→ **Excerpted records**:
=-=-=-=-=

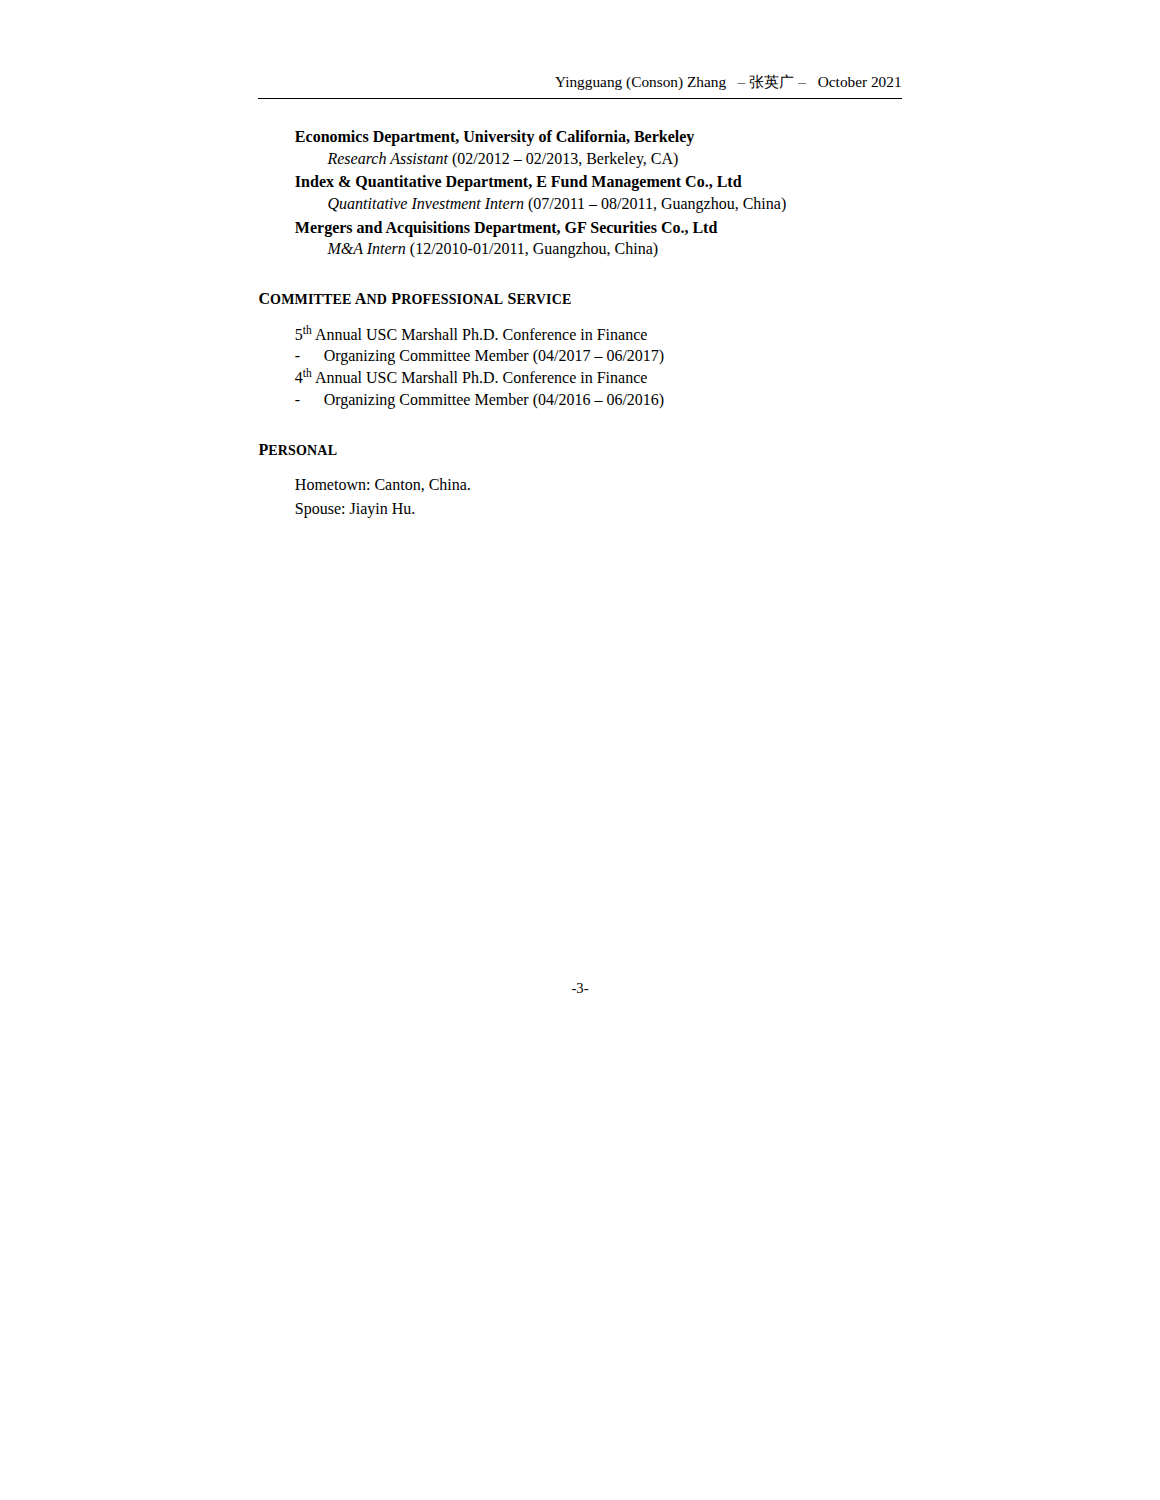Yingguang (Conson) Zhang – 张英广 – October 2021
Economics Department, University of California, Berkeley
Research Assistant (02/2012 – 02/2013, Berkeley, CA)
Index & Quantitative Department, E Fund Management Co., Ltd
Quantitative Investment Intern (07/2011 – 08/2011, Guangzhou, China)
Mergers and Acquisitions Department, GF Securities Co., Ltd
M&A Intern (12/2010-01/2011, Guangzhou, China)
COMMITTEE AND PROFESSIONAL SERVICE
5th Annual USC Marshall Ph.D. Conference in Finance
-Organizing Committee Member (04/2017 – 06/2017)
4th Annual USC Marshall Ph.D. Conference in Finance
-Organizing Committee Member (04/2016 – 06/2016)
PERSONAL
Hometown: Canton, China.
Spouse: Jiayin Hu.
-3-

=-=-=-=-=

→ **What to do**:
Out of the material above, gather each line where "China" appears.

→ **Your solution**:
Quantitative Investment Intern (07/2011 – 08/2011, Guangzhou, China)
M&A Intern (12/2010-01/2011, Guangzhou, China)
Hometown: Canton, China.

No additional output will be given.